__EXERCISE OBJECTIVE__. Scan the lines below and report each one containing "masyarakat" by copying it.

Items from a data source
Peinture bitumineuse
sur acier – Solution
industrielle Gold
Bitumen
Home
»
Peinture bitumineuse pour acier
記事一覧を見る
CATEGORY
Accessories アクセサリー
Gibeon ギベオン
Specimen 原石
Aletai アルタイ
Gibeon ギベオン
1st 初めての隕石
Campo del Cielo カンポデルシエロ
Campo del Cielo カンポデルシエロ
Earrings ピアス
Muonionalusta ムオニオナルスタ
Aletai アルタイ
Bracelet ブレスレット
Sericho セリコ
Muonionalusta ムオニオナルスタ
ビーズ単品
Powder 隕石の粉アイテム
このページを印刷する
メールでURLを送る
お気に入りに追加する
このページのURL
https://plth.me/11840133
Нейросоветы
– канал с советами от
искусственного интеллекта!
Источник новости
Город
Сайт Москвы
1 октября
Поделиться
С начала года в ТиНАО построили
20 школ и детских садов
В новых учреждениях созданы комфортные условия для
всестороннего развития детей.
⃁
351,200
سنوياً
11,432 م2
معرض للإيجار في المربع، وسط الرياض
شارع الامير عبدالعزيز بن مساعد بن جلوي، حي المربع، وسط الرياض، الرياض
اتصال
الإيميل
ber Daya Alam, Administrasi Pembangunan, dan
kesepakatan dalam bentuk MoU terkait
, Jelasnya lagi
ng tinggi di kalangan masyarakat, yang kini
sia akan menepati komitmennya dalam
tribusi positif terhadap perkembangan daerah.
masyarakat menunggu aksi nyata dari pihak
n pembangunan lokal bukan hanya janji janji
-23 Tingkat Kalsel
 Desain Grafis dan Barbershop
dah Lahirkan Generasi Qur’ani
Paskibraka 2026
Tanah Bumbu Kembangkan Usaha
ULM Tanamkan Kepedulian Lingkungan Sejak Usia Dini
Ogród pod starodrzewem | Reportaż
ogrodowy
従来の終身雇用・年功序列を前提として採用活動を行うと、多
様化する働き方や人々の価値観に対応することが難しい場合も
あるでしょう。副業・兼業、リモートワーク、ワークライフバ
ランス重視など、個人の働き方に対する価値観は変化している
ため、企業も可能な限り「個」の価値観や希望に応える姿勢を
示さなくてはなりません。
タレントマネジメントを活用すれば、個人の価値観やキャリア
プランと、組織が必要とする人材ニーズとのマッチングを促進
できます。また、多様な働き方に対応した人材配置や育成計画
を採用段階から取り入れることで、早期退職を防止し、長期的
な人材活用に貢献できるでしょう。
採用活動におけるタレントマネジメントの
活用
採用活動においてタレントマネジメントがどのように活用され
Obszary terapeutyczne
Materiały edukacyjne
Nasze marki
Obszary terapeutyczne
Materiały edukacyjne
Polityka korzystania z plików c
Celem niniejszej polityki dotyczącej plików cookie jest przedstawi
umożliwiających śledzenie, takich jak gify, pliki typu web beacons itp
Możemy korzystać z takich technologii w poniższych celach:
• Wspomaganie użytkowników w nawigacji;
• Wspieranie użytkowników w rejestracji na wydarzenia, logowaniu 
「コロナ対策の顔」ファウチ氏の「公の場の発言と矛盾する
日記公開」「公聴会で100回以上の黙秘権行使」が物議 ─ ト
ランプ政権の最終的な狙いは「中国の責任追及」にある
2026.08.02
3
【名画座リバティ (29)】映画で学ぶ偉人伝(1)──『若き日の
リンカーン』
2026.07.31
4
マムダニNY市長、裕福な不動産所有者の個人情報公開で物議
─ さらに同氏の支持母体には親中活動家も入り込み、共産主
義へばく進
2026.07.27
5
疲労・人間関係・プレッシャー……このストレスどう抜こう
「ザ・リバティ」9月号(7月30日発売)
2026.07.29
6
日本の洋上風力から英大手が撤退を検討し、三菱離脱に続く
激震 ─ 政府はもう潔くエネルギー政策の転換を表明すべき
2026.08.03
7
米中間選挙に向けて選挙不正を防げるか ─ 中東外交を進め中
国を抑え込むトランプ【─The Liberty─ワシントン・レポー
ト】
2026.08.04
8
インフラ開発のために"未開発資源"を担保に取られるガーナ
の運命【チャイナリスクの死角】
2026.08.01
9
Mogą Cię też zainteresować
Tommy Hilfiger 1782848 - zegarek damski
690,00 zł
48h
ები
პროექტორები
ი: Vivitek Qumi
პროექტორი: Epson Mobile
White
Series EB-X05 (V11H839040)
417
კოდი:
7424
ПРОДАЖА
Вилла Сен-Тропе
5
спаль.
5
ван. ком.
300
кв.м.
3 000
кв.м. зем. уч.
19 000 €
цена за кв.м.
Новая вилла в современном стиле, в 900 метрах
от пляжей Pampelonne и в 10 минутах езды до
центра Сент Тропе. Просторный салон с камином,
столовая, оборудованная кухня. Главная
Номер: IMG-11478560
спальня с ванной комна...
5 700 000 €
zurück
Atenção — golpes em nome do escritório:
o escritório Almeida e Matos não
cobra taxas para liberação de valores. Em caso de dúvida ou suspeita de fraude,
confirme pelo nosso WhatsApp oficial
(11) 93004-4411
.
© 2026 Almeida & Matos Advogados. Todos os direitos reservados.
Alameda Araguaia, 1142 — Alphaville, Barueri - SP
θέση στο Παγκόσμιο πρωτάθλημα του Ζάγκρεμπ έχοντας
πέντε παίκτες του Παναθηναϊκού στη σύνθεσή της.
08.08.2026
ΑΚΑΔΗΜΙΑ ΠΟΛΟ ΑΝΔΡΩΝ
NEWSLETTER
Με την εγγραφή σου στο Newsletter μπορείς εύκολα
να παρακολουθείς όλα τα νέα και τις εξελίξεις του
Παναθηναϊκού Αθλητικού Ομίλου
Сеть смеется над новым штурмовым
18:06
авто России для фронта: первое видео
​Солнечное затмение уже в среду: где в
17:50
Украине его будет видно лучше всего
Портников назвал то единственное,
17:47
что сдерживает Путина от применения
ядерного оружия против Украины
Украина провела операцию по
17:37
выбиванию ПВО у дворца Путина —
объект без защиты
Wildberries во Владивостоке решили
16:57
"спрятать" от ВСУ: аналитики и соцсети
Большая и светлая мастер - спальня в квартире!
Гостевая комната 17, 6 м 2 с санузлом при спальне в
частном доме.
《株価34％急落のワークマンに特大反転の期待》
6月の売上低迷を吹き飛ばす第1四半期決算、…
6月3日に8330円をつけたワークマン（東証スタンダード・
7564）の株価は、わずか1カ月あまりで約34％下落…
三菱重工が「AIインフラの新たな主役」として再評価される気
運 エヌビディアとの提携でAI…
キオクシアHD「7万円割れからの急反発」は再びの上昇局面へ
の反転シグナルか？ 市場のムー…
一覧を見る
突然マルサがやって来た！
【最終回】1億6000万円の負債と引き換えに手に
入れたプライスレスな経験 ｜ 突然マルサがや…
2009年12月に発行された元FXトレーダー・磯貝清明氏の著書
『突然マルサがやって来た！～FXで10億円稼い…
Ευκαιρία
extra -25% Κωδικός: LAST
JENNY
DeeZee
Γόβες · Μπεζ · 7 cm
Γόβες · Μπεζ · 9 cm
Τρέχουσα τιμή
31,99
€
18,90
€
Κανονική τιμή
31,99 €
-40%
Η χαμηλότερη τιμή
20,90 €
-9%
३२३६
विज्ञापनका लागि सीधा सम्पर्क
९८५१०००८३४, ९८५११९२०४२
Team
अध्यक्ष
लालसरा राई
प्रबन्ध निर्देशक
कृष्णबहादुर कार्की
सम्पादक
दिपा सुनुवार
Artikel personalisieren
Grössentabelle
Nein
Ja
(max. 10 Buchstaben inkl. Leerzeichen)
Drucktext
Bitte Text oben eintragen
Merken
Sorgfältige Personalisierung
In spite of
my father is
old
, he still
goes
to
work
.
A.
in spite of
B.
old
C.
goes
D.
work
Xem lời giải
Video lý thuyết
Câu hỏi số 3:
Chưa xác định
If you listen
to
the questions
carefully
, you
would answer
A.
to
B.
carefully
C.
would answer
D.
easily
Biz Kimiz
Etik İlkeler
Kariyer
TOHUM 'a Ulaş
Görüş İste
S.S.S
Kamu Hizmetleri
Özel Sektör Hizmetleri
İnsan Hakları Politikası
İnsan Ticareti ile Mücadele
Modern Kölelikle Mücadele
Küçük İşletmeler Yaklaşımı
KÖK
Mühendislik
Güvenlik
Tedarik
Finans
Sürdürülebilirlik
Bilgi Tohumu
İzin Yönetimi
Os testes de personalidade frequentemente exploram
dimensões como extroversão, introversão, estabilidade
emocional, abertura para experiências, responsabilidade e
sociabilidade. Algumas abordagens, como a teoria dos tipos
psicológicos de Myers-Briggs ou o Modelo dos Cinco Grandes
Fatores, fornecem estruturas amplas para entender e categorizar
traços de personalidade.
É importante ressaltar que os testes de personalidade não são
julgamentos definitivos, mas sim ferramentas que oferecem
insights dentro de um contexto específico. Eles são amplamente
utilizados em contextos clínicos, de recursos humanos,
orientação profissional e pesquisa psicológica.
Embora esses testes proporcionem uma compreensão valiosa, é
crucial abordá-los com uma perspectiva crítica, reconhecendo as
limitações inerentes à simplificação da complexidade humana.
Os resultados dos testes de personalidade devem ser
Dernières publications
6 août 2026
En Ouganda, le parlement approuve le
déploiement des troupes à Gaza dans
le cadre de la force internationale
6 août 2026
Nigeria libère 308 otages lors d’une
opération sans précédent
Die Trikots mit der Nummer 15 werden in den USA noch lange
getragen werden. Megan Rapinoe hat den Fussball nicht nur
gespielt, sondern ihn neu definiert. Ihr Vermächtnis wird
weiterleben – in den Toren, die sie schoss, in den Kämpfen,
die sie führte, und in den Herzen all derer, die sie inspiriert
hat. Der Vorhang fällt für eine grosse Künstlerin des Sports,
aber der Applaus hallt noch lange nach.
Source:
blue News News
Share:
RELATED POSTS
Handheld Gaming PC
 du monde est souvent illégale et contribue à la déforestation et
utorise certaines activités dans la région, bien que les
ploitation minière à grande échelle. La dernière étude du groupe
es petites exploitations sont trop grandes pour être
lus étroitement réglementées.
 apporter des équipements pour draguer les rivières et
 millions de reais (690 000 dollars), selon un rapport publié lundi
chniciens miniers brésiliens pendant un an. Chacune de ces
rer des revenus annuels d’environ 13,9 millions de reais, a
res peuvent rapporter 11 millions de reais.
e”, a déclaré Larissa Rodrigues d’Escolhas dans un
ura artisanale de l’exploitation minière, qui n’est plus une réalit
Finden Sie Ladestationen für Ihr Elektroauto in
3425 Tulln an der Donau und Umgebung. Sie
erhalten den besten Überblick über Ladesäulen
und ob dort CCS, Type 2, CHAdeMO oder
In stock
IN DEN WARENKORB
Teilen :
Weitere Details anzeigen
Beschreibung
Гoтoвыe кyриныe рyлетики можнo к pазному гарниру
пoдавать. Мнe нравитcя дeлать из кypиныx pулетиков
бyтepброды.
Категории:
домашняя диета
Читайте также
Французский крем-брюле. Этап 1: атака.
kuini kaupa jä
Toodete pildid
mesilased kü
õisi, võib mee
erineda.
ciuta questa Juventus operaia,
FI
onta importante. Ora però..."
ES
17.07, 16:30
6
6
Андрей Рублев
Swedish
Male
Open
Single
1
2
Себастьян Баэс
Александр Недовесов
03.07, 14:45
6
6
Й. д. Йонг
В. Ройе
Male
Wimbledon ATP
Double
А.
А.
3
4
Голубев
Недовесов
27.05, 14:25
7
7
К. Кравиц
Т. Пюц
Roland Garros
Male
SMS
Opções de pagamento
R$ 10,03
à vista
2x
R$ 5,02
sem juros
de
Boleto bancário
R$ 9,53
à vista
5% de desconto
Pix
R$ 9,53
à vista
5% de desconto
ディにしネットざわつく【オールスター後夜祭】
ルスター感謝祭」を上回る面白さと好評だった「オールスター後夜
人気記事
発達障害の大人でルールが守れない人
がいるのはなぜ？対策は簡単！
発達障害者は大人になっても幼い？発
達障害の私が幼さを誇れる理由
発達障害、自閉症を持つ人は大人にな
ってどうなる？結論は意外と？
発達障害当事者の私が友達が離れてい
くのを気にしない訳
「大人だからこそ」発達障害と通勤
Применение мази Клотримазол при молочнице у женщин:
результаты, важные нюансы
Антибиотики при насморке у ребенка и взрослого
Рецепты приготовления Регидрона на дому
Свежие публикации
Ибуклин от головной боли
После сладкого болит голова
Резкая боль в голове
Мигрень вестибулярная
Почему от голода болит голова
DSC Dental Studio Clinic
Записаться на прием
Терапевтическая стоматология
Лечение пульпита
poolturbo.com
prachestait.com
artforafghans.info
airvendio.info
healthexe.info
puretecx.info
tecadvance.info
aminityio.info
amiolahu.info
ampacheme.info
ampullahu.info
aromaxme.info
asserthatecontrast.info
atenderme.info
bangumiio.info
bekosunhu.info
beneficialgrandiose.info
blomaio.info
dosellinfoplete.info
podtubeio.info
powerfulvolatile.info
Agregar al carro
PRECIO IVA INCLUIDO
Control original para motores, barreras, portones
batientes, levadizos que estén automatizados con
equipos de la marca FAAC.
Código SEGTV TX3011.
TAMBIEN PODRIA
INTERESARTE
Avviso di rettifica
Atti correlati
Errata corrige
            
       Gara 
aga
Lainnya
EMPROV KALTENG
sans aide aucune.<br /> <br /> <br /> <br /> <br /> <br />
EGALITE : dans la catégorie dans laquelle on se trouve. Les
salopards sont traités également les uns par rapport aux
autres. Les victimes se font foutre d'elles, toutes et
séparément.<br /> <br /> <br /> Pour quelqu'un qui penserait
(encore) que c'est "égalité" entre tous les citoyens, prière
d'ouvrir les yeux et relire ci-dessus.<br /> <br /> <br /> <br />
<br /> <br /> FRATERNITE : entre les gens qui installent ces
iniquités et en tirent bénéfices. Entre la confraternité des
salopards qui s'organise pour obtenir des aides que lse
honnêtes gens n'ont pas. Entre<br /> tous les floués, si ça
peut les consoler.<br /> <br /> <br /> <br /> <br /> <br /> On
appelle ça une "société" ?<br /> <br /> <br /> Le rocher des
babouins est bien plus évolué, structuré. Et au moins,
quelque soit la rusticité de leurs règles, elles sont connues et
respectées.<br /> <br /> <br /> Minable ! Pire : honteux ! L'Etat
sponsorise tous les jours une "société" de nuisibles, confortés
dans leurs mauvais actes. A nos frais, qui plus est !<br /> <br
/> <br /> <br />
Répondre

__OUTPUT OF THE TASK__.
ng tinggi di kalangan masyarakat, yang kini
masyarakat menunggu aksi nyata dari pihak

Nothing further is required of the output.